* What you need to do *
1) Translate this sentence from the Wahaʻula Heiau text into Spanish: "Oral traditions trace the origin of Hawaiian luakini temple construction to the high priest Pā’ao, who arrived in the islands in about the thirteenth century."
2) According to the Wahaʻula Heiau text, what does the word ‘Enaena’ mean?

[Opening Given text section]

March 16, 2025 by Peter T Young Leave a Comment

Wahaʻula Heiau

No keia heiau oia ke kapu enaena.
(Concerning this heiau is the burning tabu.)

‘Enaena’ means ‘burning with a red hot rage.’ The heiau was so thoroughly ‘tabu,’ or ‘kapu,’ that the smoke of its fires falling upon any of the people or even upon any one of the chiefs was sufficient cause for punishment by death, with the body as a sacrifice to the gods of the temple.  (Westervelt)

Oral traditions trace the origin of Hawaiian luakini temple construction to the high priest Pā’ao, who arrived in the islands in about the thirteenth century. He introduced several changes to Hawaiian religious practices that affected temple construction, priestly ritual, and worship practices.

Prior to his coming, the prayers, sacrifices, and other ceremonial activities that the high chief and his officiating priest performed could be observed by the congregation, who periodically responded as part of the ceremony.

After Pā’ao’s arrival, temple courtyards, which were sometimes built on hillsides to add to their massiveness, were enclosed with high stone walls, preventing the masses from participating as freely in the worship ceremonies.

[Closing Given text section]
[Opening Records shown section]

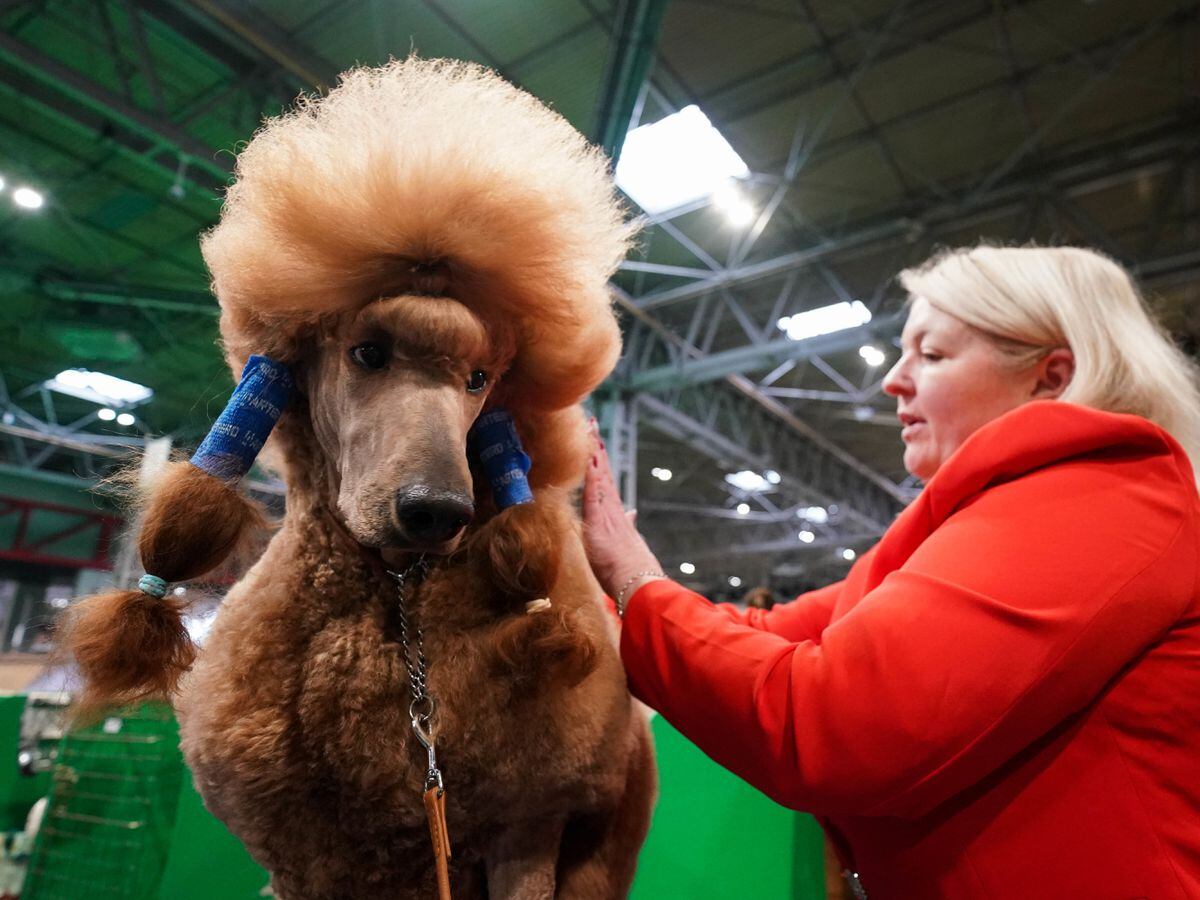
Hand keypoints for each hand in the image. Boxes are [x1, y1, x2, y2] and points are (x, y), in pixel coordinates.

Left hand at [581, 420, 664, 601]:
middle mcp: (613, 508)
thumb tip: (632, 513)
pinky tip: (588, 457)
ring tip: (589, 430)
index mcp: (616, 514)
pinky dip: (591, 472)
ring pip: (599, 475)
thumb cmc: (630, 570)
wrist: (637, 582)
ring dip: (593, 452)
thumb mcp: (626, 543)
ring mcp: (607, 512)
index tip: (597, 442)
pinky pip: (594, 490)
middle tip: (593, 424)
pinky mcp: (600, 520)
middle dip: (597, 448)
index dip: (601, 461)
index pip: (605, 482)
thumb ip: (628, 526)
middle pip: (603, 472)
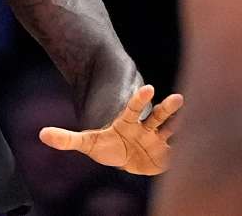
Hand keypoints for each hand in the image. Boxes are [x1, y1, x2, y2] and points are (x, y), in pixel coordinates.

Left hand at [39, 85, 183, 174]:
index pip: (133, 109)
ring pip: (170, 127)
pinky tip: (200, 143)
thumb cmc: (107, 142)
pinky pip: (179, 146)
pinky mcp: (166, 151)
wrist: (126, 148)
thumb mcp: (87, 142)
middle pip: (157, 115)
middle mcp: (145, 126)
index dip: (140, 100)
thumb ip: (67, 139)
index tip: (148, 89)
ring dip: (180, 122)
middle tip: (179, 98)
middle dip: (167, 108)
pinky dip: (186, 146)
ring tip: (194, 118)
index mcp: (127, 122)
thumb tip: (42, 134)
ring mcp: (157, 137)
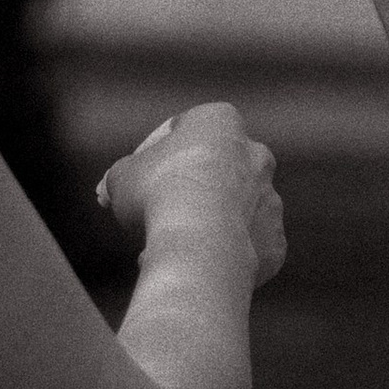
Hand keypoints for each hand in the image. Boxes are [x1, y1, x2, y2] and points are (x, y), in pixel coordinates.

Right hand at [98, 102, 284, 287]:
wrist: (199, 239)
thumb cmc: (158, 194)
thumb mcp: (121, 177)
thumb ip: (123, 176)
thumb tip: (114, 189)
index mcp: (220, 122)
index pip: (182, 131)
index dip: (151, 156)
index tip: (133, 182)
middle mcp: (255, 155)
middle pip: (214, 171)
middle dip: (186, 190)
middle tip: (154, 214)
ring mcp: (270, 200)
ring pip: (232, 212)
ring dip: (205, 225)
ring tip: (170, 248)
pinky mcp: (275, 241)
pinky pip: (246, 248)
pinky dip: (222, 257)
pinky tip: (192, 266)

[Closing Records shown section]

* Answers to this exercise *
1) Las tradiciones orales remontan el origen de la construcción de los templos luakini hawaianos al sumo sacerdote Pā’ao, quien llegó a las islas aproximadamente en el siglo XIII.

2) It means "burning with a red hot rage."